B. R. : La loi 46.19 décline de manière optimale les dispositions constitutionnelles qui consacrent l’indépendance de l’Instance nationale de la probité et encadre ses missions, en dotant cette dernière de larges pouvoirs appuyés par des dispositions légales pour en assurer une mise en œuvre optimale. Aussi, la déclinaison de ces missions ne peut se faire que dans le cadre du respect et de l’articulation fine entre deux principes fondamentaux  : celui de l’indépendance et celui de la complémentarité institutionnelle. Des dimensions incontournables pour accéder à une gouvernance responsable et pour atteindre les objectifs d’une nouvelle ère en matière de prévention et de lutte contre la corruption, avec des politiques à forts impacts perceptibles par les citoyens et par les acteurs économiques et sociétaux.

 

F.N.H. : En élargissant le périmètre de définition de la corruption, la loi a-t-elle bien délimité et précisé les actes pour faire la distinction entre les infractions d’ordre administratif, d’ordre financier ou bien les crimes à caractère pénal ?

B. R. : La loi 46.19 traduit la volonté du législateur constitutionnel, d’élargir et de préciser le périmètre et la définition du phénomène de la corruption et des pratiques associées, qu’elles relèvent d’infractions d’ordre administratif et financier ou de crimes à caractère pénal. Le périmètre de la corruption englobe désormais tous les actes qui constituent des crimes de corruption au sens du code pénal ou de lois spécifiques en vigueur et celles qui viendraient renforcer l’arsenal juridique en la matière, ainsi que toutes les infractions administratives et financières visées à l’article 36 de la Constitution, qu’il s’agisse de conflits d’intérêts, de délits d’initié ou de toutes formes de délinquance liées à l’activité des administrations et des organismes publics et à la passation des marchés publics ou encore à de mauvais usages des fonds publics.

 

F.N.H. : Avez-vous prévu des programmes de sensibilisation ciblant les agents de l’Etat, les citoyens et pourquoi pas les enfants à l'école ?

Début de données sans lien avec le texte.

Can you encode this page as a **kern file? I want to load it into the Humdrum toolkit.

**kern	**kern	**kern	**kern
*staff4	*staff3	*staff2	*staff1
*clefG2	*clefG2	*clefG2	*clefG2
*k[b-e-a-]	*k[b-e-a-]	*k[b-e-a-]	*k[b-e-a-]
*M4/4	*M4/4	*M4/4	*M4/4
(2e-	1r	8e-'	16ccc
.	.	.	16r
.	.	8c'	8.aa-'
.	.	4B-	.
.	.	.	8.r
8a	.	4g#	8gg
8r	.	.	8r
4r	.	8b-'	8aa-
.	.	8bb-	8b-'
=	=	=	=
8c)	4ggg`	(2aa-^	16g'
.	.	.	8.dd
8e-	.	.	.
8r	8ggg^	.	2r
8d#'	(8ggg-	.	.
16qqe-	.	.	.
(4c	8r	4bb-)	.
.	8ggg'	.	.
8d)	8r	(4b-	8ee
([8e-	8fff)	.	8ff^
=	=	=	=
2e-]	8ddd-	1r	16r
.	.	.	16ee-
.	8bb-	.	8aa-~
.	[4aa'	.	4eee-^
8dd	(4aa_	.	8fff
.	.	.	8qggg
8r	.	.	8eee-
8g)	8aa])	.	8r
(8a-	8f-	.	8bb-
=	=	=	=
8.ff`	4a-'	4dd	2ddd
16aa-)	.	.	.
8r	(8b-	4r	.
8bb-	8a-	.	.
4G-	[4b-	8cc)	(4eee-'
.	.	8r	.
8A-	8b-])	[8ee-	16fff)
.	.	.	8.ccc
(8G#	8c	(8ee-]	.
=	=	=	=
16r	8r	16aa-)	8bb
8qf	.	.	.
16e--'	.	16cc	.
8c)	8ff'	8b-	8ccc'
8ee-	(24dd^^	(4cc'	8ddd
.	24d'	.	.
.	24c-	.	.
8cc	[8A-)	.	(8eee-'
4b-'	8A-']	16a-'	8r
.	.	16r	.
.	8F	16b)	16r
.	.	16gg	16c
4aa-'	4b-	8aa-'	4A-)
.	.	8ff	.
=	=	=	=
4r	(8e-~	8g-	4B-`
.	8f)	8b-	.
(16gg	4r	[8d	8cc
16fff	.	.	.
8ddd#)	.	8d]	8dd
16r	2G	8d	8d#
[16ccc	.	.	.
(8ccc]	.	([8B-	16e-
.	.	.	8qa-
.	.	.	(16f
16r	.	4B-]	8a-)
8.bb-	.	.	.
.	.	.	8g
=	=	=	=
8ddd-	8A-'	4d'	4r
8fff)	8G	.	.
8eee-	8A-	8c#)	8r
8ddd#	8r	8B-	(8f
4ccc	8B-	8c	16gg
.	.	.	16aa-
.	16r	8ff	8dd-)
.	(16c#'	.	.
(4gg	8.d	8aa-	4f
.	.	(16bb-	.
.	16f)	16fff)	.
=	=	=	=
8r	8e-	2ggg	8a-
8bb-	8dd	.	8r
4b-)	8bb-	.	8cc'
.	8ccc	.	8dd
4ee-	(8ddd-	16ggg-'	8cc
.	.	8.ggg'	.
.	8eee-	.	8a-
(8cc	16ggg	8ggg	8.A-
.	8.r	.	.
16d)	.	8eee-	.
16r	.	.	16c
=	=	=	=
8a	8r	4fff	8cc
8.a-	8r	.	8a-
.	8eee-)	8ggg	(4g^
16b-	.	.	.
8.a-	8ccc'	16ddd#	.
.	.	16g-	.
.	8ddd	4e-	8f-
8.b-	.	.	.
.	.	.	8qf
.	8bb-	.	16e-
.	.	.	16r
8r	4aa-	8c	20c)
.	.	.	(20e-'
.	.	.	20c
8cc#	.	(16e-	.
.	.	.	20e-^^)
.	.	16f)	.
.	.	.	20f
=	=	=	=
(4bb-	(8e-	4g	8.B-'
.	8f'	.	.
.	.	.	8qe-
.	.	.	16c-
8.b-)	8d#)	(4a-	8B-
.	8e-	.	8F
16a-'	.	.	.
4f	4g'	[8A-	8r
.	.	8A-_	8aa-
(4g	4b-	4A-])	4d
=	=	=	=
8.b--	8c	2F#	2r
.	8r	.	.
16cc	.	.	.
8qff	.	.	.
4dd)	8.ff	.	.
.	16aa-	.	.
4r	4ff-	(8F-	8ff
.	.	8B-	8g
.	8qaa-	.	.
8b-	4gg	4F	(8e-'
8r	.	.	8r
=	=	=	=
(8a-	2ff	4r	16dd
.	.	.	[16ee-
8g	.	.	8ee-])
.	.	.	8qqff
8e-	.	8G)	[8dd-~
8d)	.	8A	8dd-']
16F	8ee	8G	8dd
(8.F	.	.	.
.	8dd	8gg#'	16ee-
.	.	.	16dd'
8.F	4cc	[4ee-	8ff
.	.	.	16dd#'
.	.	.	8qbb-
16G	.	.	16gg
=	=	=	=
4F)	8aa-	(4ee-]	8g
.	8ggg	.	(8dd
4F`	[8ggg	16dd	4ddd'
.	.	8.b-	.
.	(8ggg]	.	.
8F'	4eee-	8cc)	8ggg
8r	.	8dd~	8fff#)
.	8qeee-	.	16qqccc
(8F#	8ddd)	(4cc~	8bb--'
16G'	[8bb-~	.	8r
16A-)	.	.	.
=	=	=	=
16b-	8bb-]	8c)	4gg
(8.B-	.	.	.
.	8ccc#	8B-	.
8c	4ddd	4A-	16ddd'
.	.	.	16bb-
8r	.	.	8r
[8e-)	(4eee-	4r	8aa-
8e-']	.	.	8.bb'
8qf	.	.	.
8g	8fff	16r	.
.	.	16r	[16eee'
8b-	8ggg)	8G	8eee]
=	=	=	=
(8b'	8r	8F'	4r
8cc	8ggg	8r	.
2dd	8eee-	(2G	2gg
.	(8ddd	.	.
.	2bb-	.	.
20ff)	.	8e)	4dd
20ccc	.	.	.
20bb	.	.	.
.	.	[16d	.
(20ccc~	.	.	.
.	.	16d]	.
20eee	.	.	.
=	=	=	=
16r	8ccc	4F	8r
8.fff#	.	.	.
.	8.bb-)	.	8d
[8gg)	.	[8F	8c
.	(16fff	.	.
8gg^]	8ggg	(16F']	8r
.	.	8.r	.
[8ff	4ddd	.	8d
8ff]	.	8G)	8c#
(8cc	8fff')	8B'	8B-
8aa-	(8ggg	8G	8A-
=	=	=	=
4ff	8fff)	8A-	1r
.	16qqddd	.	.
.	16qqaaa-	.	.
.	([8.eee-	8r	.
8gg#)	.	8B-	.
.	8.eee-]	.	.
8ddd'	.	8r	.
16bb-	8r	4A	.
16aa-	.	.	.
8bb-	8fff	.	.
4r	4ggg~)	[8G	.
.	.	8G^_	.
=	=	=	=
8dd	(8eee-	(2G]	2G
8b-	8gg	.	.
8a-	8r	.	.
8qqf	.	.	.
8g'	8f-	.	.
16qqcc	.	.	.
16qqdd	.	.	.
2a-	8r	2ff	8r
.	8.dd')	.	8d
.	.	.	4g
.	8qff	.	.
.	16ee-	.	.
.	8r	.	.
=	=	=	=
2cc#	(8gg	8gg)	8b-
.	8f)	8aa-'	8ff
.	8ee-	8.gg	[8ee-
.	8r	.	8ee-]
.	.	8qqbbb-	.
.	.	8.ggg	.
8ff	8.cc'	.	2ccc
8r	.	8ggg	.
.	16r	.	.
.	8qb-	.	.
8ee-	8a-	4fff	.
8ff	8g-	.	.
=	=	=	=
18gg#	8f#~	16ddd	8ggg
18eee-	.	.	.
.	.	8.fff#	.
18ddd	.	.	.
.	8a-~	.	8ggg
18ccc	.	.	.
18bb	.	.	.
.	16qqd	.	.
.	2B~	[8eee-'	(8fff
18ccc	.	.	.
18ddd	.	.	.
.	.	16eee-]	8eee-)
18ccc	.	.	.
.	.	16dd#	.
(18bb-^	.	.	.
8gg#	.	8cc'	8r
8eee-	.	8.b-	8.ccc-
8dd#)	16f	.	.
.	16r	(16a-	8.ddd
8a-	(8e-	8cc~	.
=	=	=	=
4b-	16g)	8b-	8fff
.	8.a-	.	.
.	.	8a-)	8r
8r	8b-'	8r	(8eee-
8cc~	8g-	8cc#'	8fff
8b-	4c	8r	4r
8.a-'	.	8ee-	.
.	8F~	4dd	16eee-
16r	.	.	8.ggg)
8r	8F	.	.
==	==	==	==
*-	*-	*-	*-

B. R. : Cela fait partie des attributions clairement énoncées dans la loi 46.19 relative à l’Instance de la probité, de la prévention et de la lutte contre la corruption. Aussi, parmi les objectifs stratégiques retenus par l’Instance pour permettre une couverture optimale de ses missions, figure un axe spécifique relatif à la sensibilisation, la mobilisation et l’interaction avec les différentes composantes de la société, dans une logique où elles sont considérées non seulement comme cibles, mais aussi comme acteurs. Dans ce sens, l’Instance développe une stratégie globale de promotion des valeurs de probité, d’intégrité, d’éthique et de garantie de transparence, et ce à travers les leviers de la communication, de l’éducation et de la formation et en adoptant une approche participative large, permettant de renforcer la prise de conscience générale et le rôle de la société civile et des médias.

Une approche dynamique qui tient compte des transformations connues dans la société et en anticipant sur celles à venir, en matière de généralisation de l’usage des technologies, des réseaux sociaux et de l’évolution des médias et de leur rôle. Combinant cette dimension et celle d’un autre axe stratégique de développement de la connaissance objective du phénomène de la corruption, le levier de la recherche scientifique et sociale, impliquant le monde académique, le secteur privé et les institutions concernées, sera mis à contribution pour doter les acteurs de capacités renforcées pour la maîtrise du développement du phénomène, et pour prendre de l’avance sur les pratiques de corruption dans la diversité de leurs formes et la sophistication qui les caractérise de plus en plus.